— Begin —

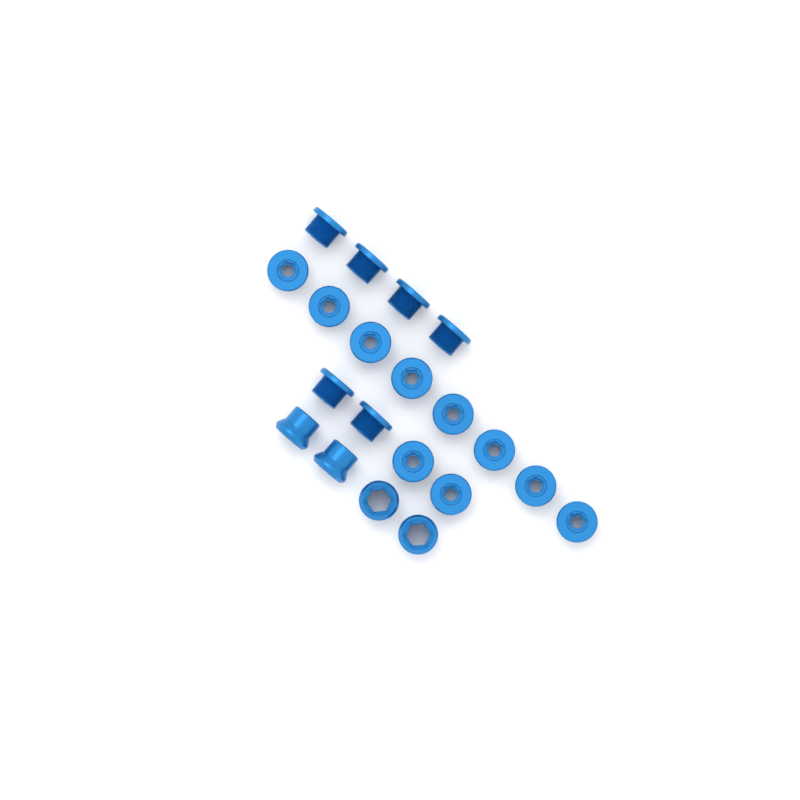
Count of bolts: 16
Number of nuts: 4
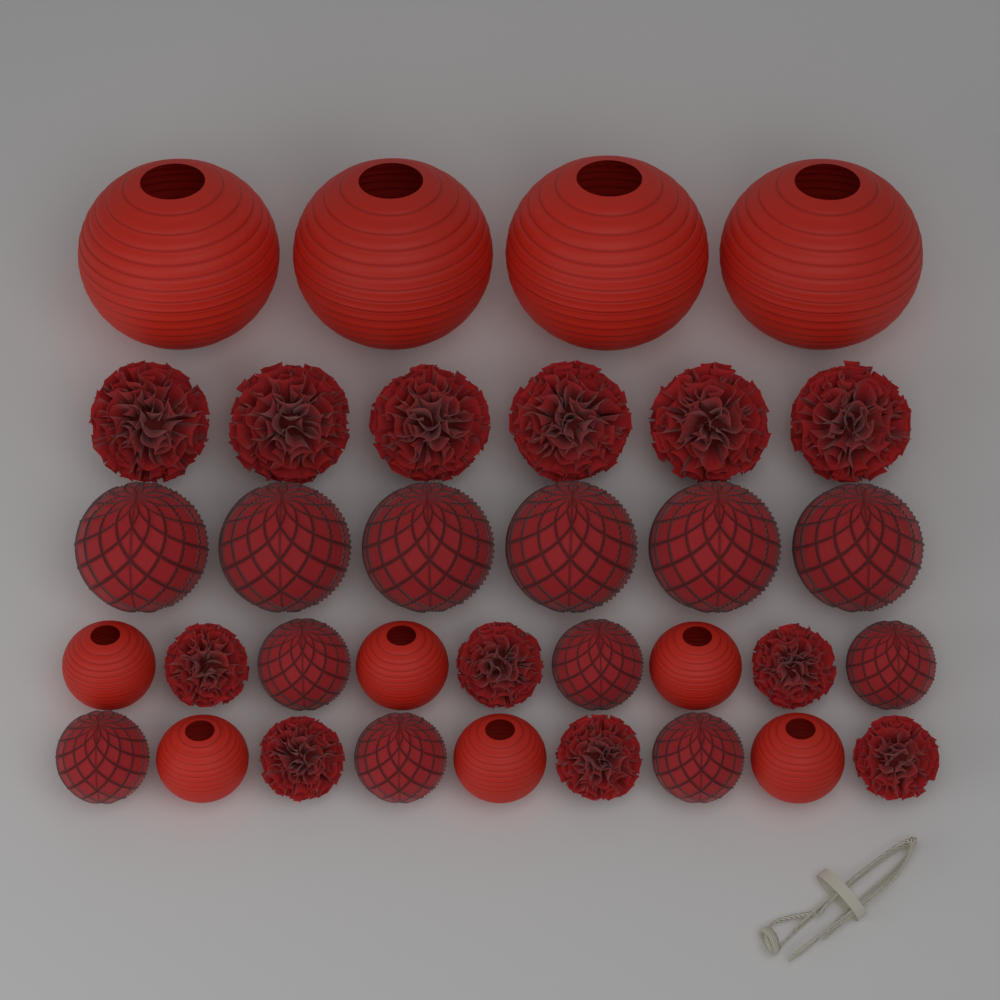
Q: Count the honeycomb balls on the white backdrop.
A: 12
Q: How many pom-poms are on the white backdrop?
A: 12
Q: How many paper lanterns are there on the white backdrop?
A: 10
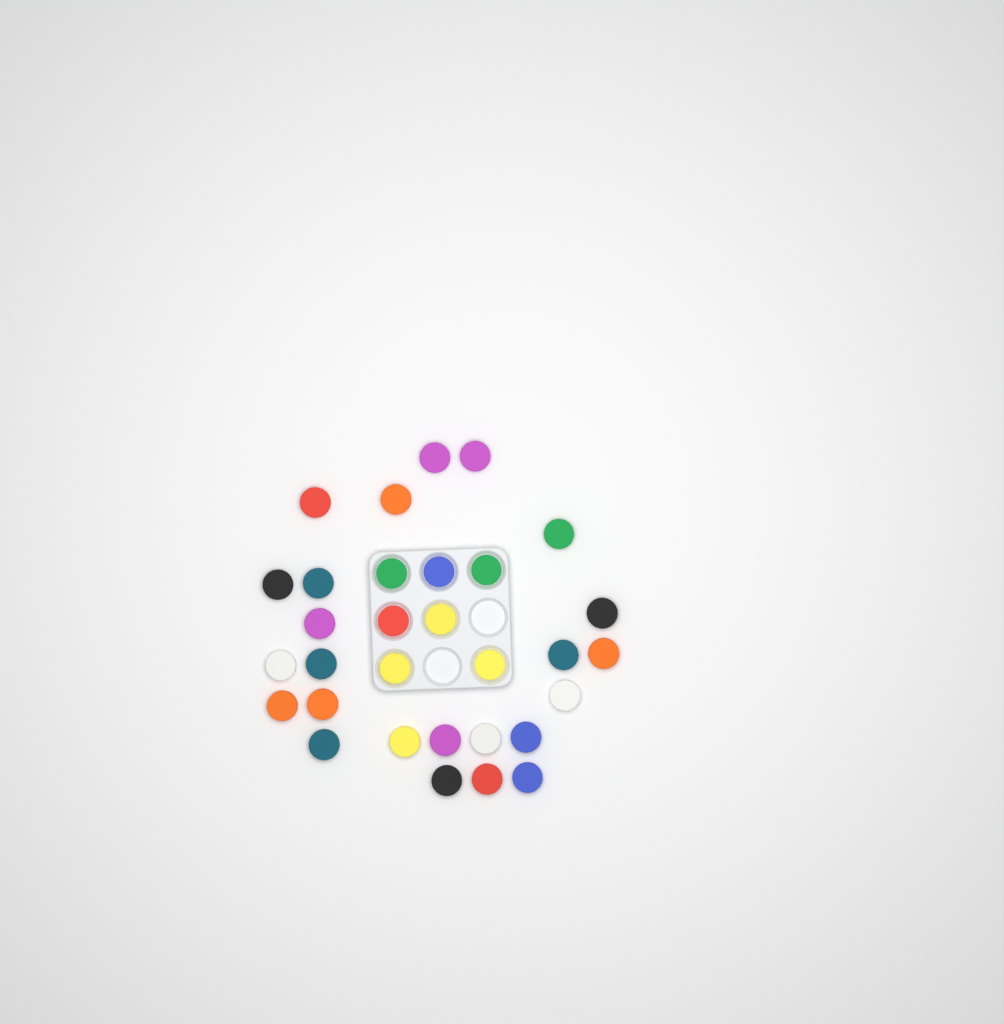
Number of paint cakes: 31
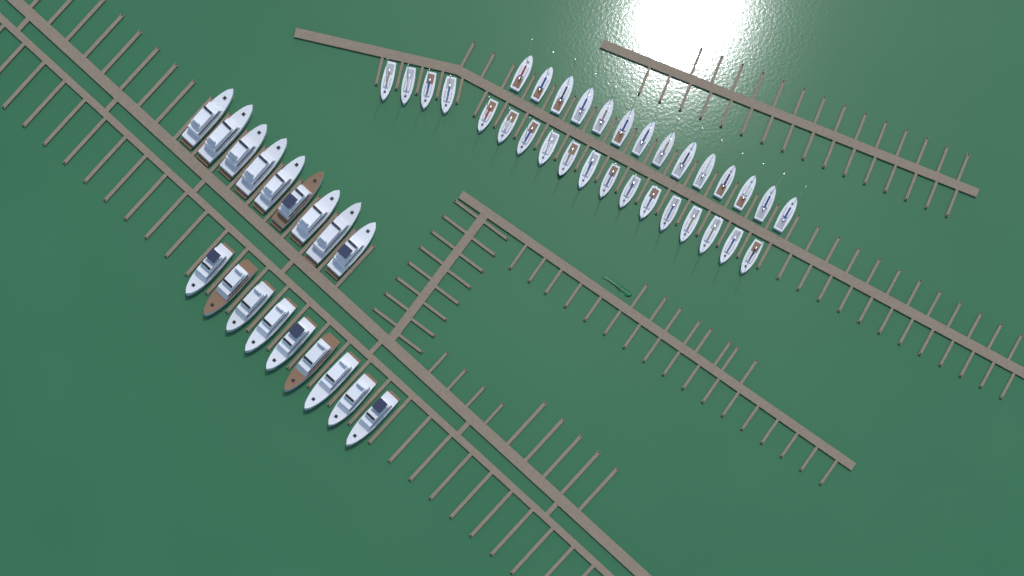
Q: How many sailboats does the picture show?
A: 32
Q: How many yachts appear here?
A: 18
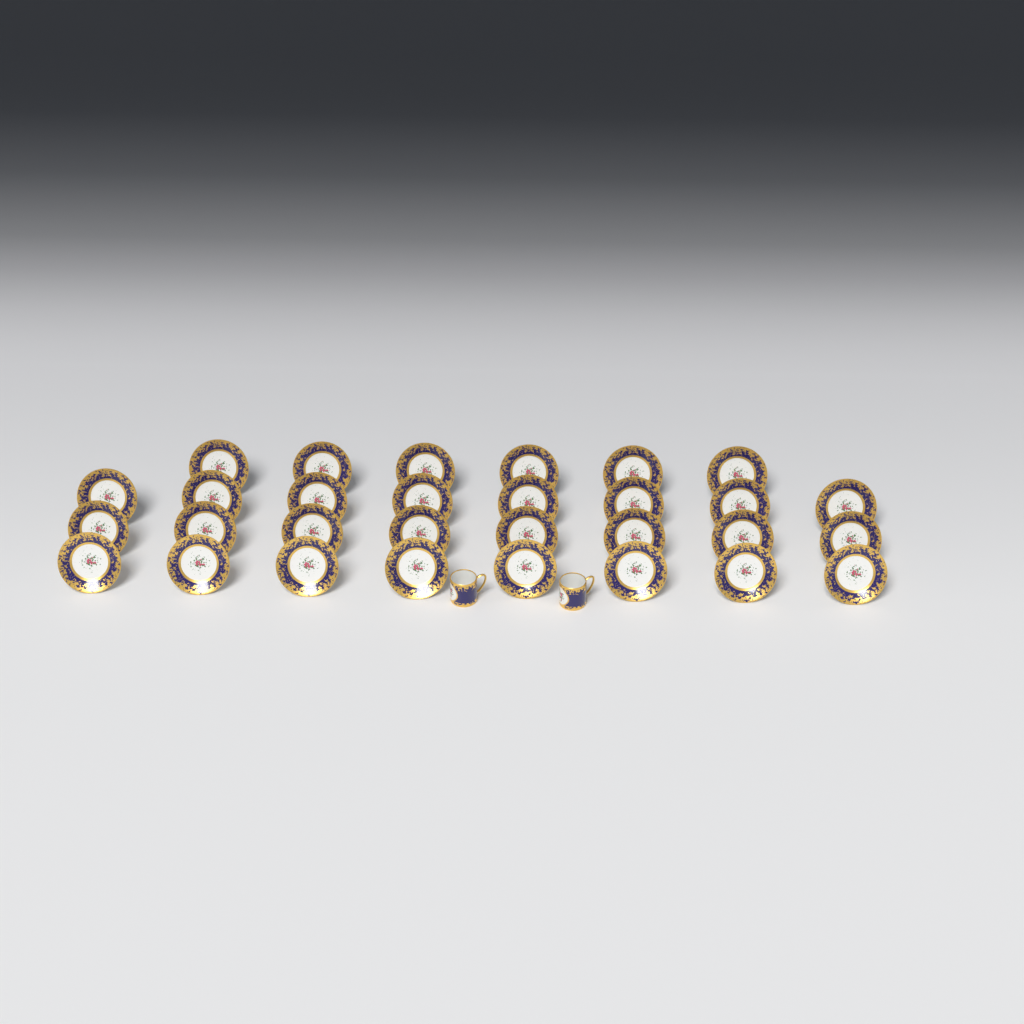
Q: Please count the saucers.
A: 30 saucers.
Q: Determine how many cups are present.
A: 2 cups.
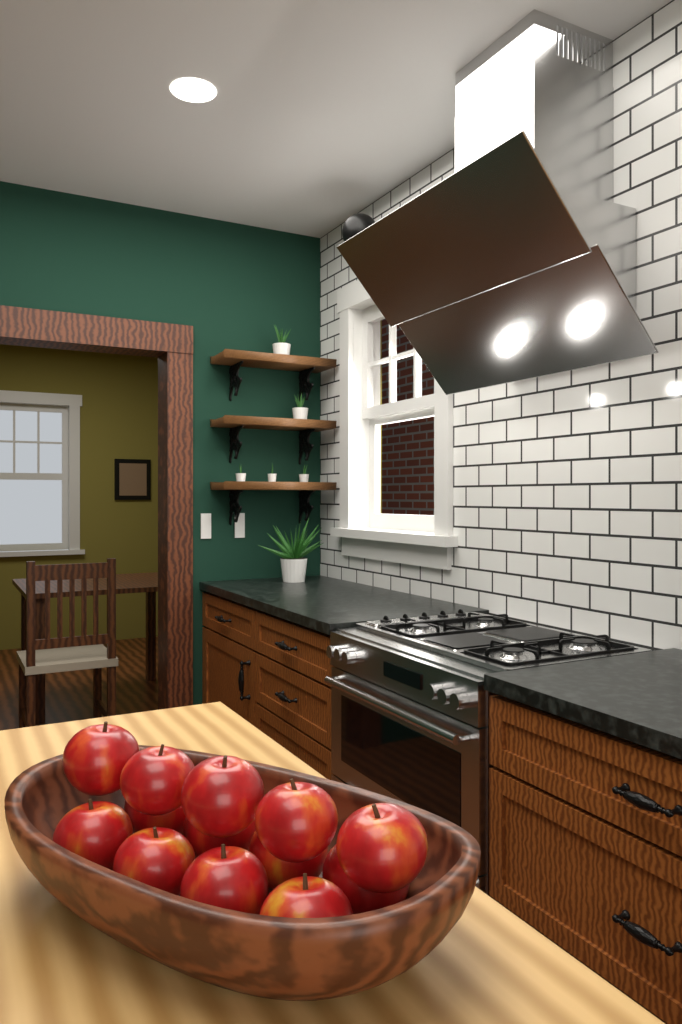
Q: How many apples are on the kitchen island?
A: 13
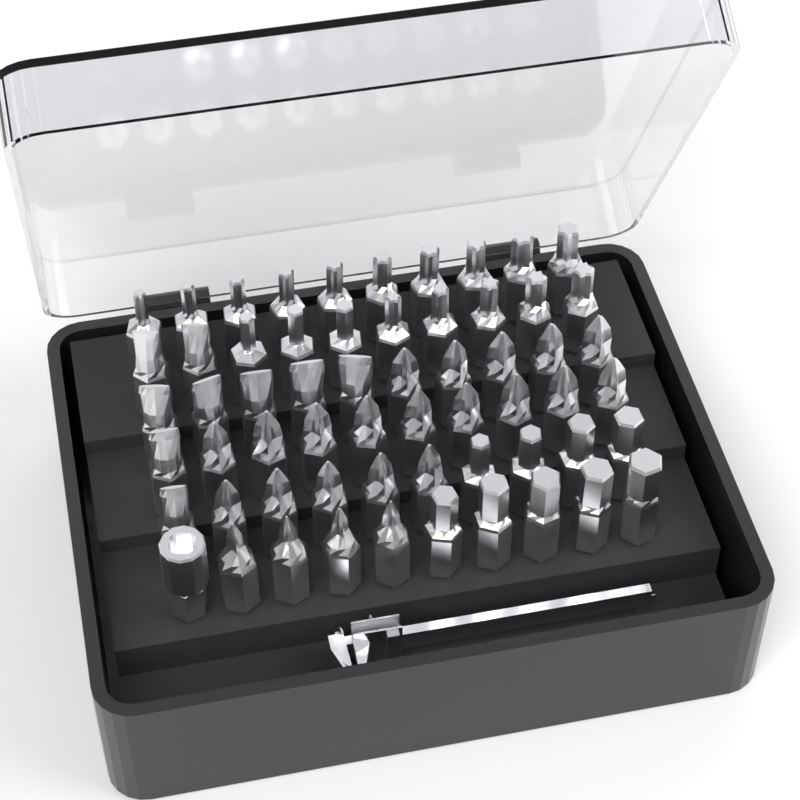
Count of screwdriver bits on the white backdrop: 60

— End —

◆ **INSTRUCTION**: Reproduce every line above verbatim, leaving out the pictures.

◆ **RESPONSE TO THE TASK**:
Count of bolts: 16
Number of nuts: 4
Q: Count the honeycomb balls on the white backdrop.
A: 12
Q: How many pom-poms are on the white backdrop?
A: 12
Q: How many paper lanterns are there on the white backdrop?
A: 10
Number of paint cakes: 31
Q: How many sailboats does the picture show?
A: 32
Q: How many yachts appear here?
A: 18
Q: Please count the saucers.
A: 30 saucers.
Q: Determine how many cups are present.
A: 2 cups.
Q: How many apples are on the kitchen island?
A: 13
Count of screwdriver bits on the white backdrop: 60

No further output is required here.